I am looking for beta-test sites (preferrably running CMS4 or CMS7) for
the new LISTSERV PASCAL REXX library. This is basically a programming
environment allowing me to write REXX functions in PASCAL and to package
them into a single MODULE, with a single copy of the PASCAL run time
library. This includes a number of string manipulation and I/O functions
which avoid turning a 10-lines REXX program into a horrendous 100-lines
array of unwarranted if/then/begin/end/else/begin/end. Before someone
asks, this environment is not supported for any purpose other than the
LISTSERV code I write; if you decide to use it for local applications,
you do so at your own risk.
The purpose of this PASCAL REXX library is to allow a smooth conversion
to a compiled language that can address the performance requirements of
LISTSERV. IBM has made it clear that they do not intend to provide the
REXX compiler and pre-requisite libraries as a standard part of VM, or at
least as an affordable supplement. In any case, early experience with the
REXX compiler in the LISTSERV environment shows only a marginal
improvement in CPU usage (about a factor of 2), while the amount of
storage required to hold the "compiled" code is 4 times higher.
Due to an unfortunate intersection of brain-damaged features of CMS, the
migration to this PASCAL REXX library is, regrettably, not going to be a
painless one. The first problem is that, with the possible exception of
the REXX compiler, IBM has always refused to make compilers for VM. The
PASCAL compiler, like all other compilers, is an MVS compiler that relies
on the fact that VM emulates a subset of OS system calls. Storage for the
run time environment and other things beyond programmer control is
allocated using OS calls (GETMAIN), and may be unexpected destroyed
without warning should another OS application issue an STRINIT call. The
COPYFILE command was originally written by MVS people who only knew about
OS calls, and happily issued a STRINIT before requesting storage (this is
why COPYFILE have you an abend rather than a nonzero return code if it
ran out of storage). This was fixed with CMS5, but code had to be added
to the PREXX library to detect STRINIT calls under CMS4 and take
corrective action; this code has to be tested.
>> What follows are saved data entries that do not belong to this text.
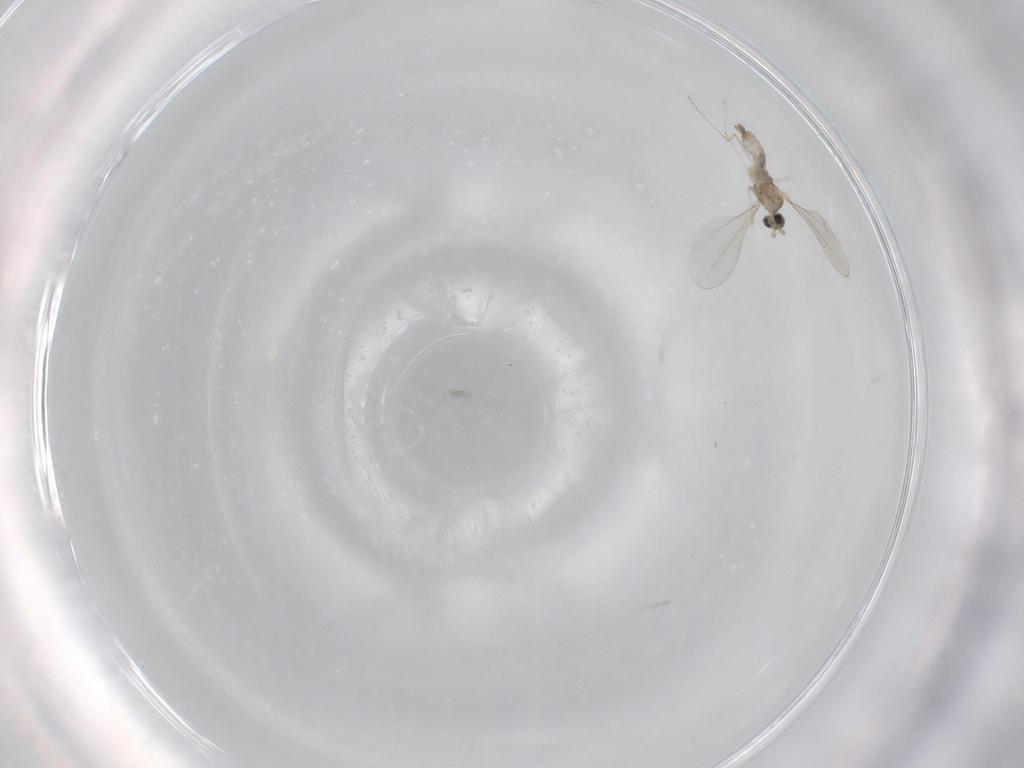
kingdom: Animalia
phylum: Arthropoda
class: Insecta
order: Diptera
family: Cecidomyiidae
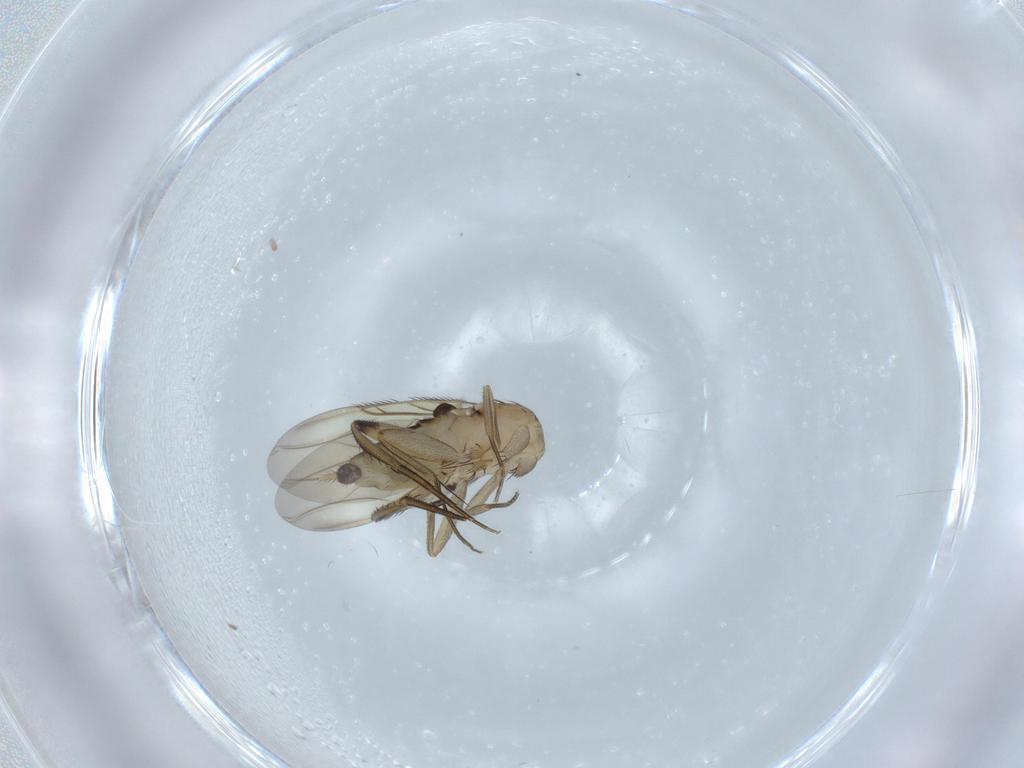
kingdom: Animalia
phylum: Arthropoda
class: Insecta
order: Diptera
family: Phoridae
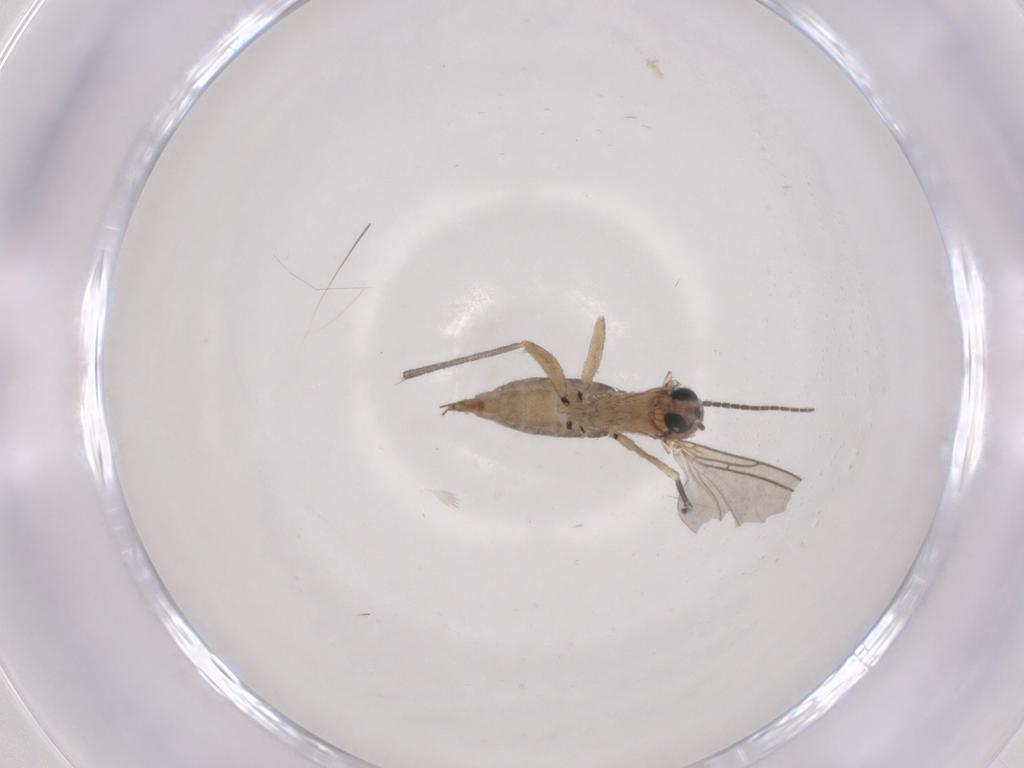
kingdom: Animalia
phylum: Arthropoda
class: Insecta
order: Diptera
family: Sciaridae
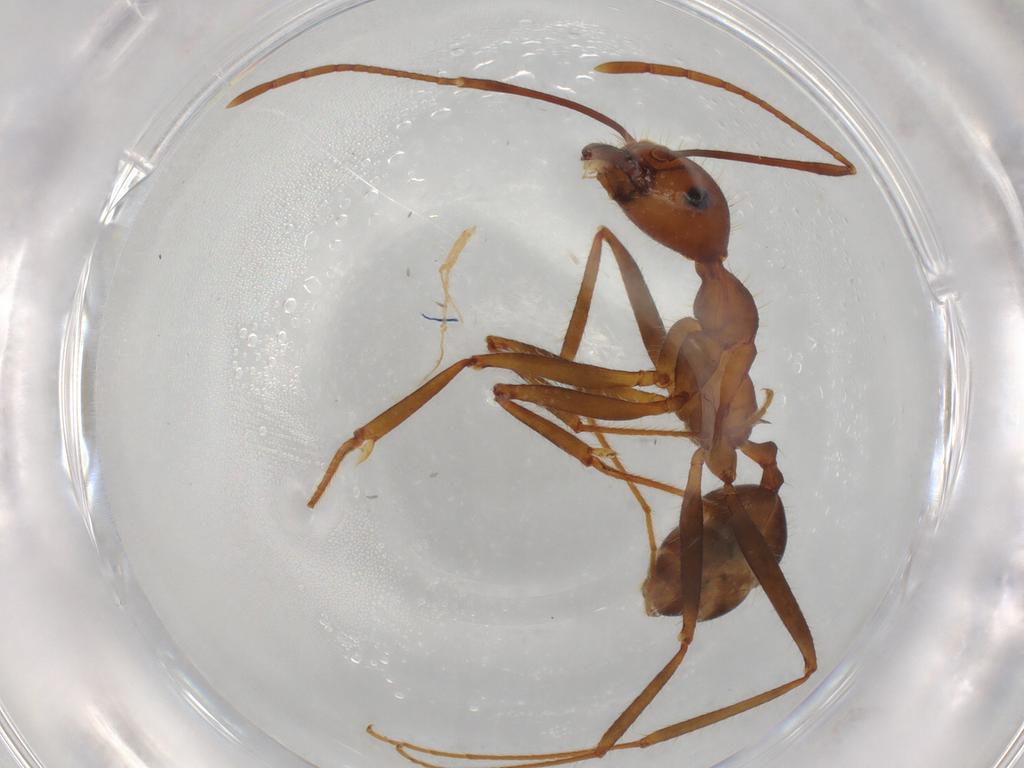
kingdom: Animalia
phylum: Arthropoda
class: Insecta
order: Hymenoptera
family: Formicidae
Another problem is that the PASCAL compiler, like all IBM compilers, uses
its own private procedures for allocating storage (which, ultimately,
call OS simulation routines). A library routine (for instance a string
manipulation routine) should return storage allocated using these
procedures, so that it behaves like regular PASCAL storage. There is,
obviously, no documented interface for calling these procedures. Since
they are presently implemented using the standard PASCAL linkage
sequence, the risk that they might change in the future seems low, but it
will always be there and there is no other solution.
Due to the brain-damaged interface the REXX interpreter uses to access
external REXX functions, a significant number of LISTSERV modules will
have to be renamed. The reason is that only the first 6 characters of the
REXX function name are meaningful, in the case of external functions.
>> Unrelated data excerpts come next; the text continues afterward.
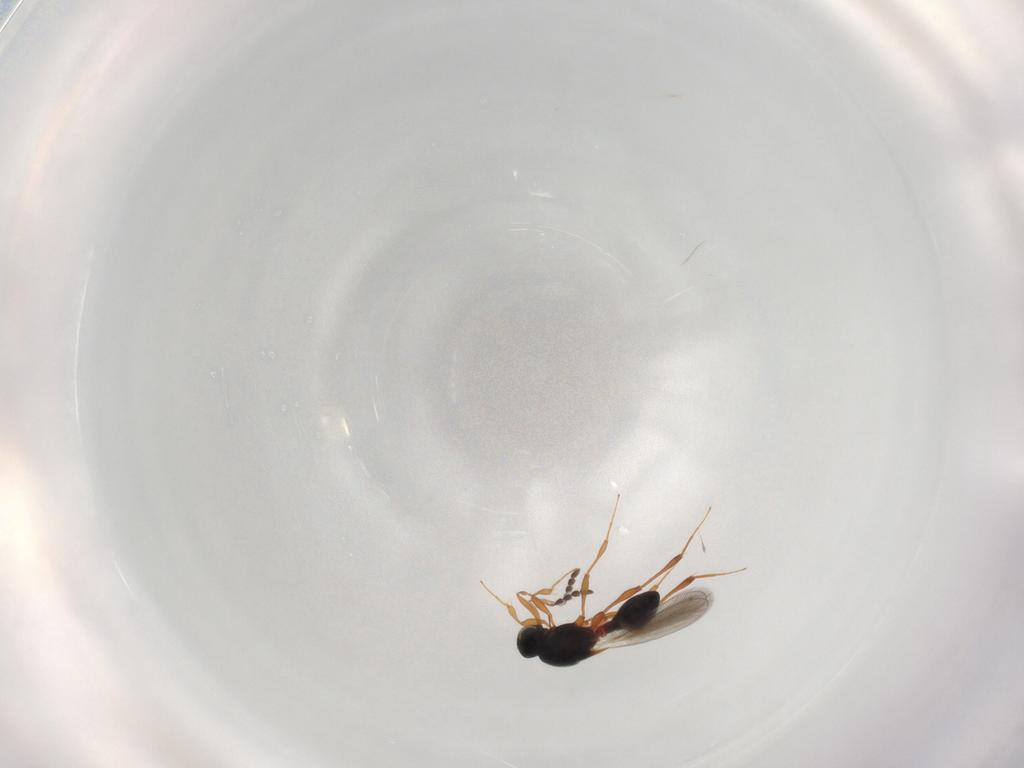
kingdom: Animalia
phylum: Arthropoda
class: Insecta
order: Hymenoptera
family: Platygastridae
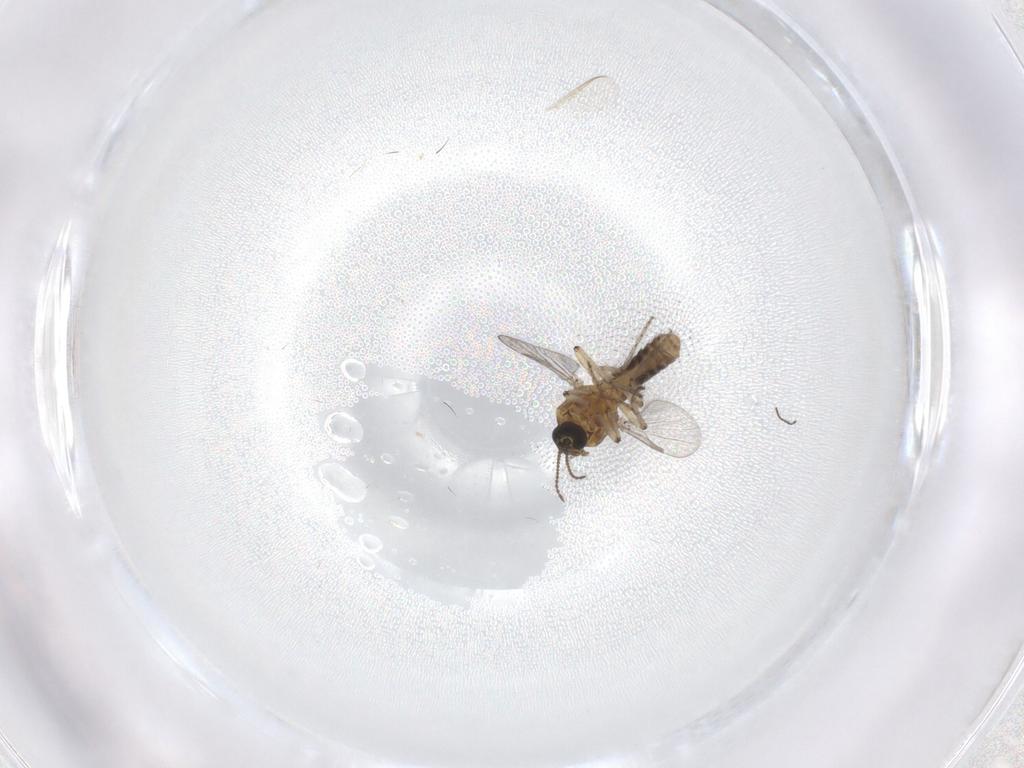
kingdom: Animalia
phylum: Arthropoda
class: Insecta
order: Diptera
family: Ceratopogonidae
That is, the standard STORAGE() function, which is implemented as an
external assembler function, can be invoked via STORAGECLEAR(),
STORAGRAFF(), or whatever strikes your fancy. The consequence is that, if
you were to convert LSVBESTP to PASCAL, any call to LSVBESTE (a totally
different program) would silently call the new LSVBESTP.
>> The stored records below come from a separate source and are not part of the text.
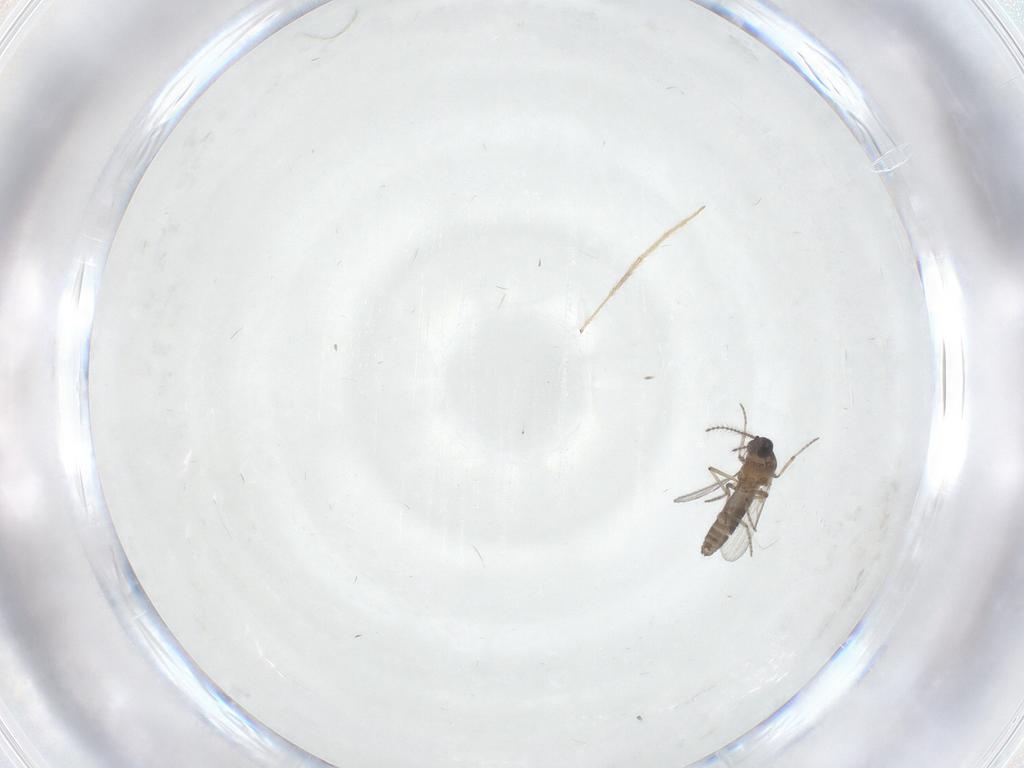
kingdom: Animalia
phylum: Arthropoda
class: Insecta
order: Diptera
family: Chironomidae
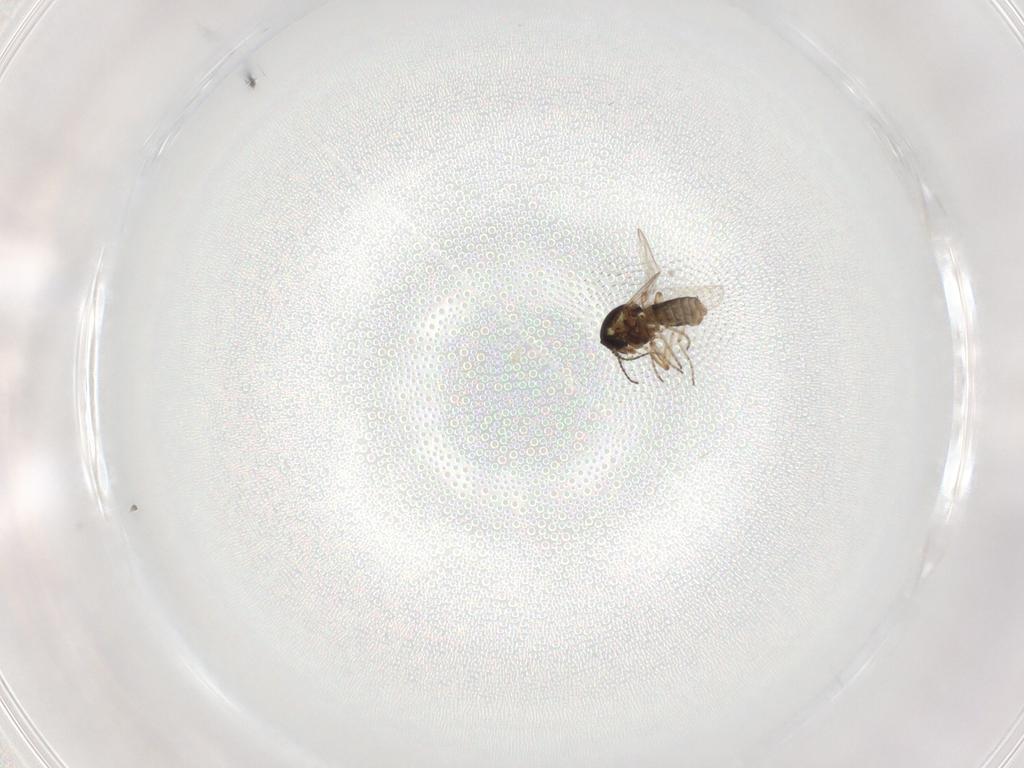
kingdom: Animalia
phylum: Arthropoda
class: Insecta
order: Diptera
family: Ceratopogonidae
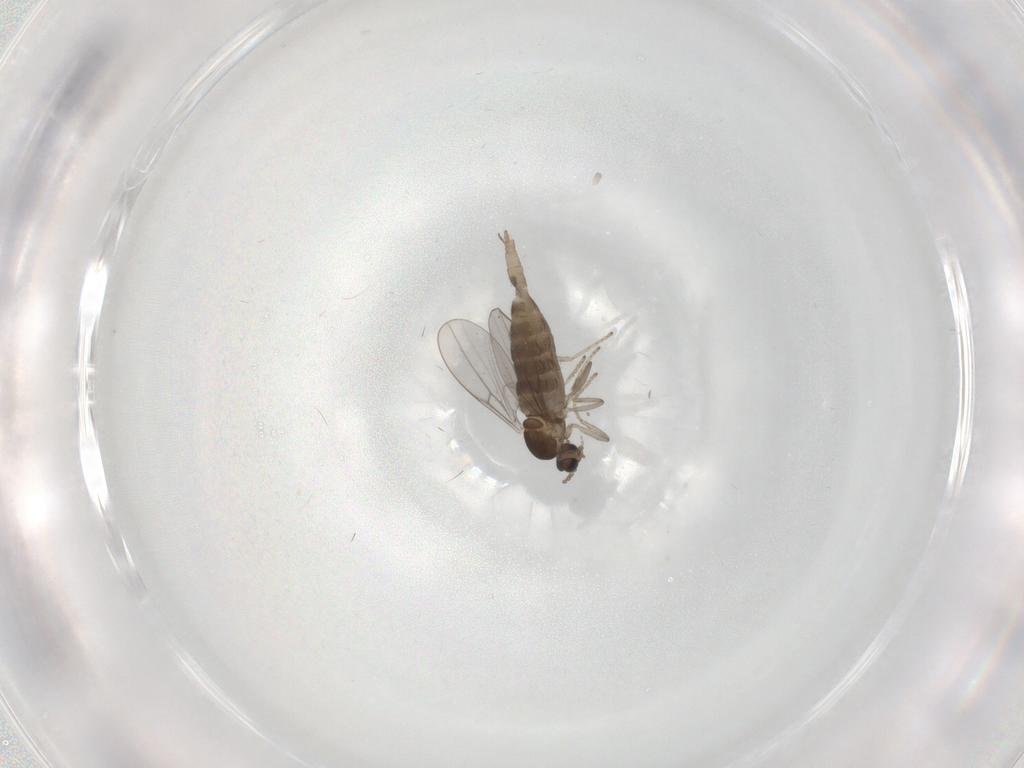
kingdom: Animalia
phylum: Arthropoda
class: Insecta
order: Diptera
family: Cecidomyiidae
The bottom line is that almost every single piece of REXX code will have
to be edited to replace all occurences of LSVxxx with LSVyyy. Once this
has been done, it will be extremely difficult to issue fixes, so a new
release will have to be sent - as soon as possible. This is why I am
looking for beta-test sites now.
Presently, LSV822TO and LSVNADDR have been converted to PASCAL (the
former is called 15,000 times a day on backbone hub sites, the latter
about half as much); in addition, the part of LSVDBNB that builds list
archive indexes has also been converted, as there was a notable
performance problem in that area (the new code can read the file and
build the index in about half the CPU time you need to read the file
using EXECIO with the SKIP option). Due to the editing process described
above, the resulting update deck is 6389 lines in CARD format, so I will
have to restrict distribution to sites with good connectivity, as this
has to be installed manually and I don't want to split it into smaller
files for that reason. Since most EXEC's are affected by just these two
name changes (the new names are LSV82T and LSVADR), you have to backup
the whole 191 minidisk before doing the CARD LOAD. Afterwards, all you
have to do is restart - there is no configuration change. The new source
code is another 2616 lines in CARD format.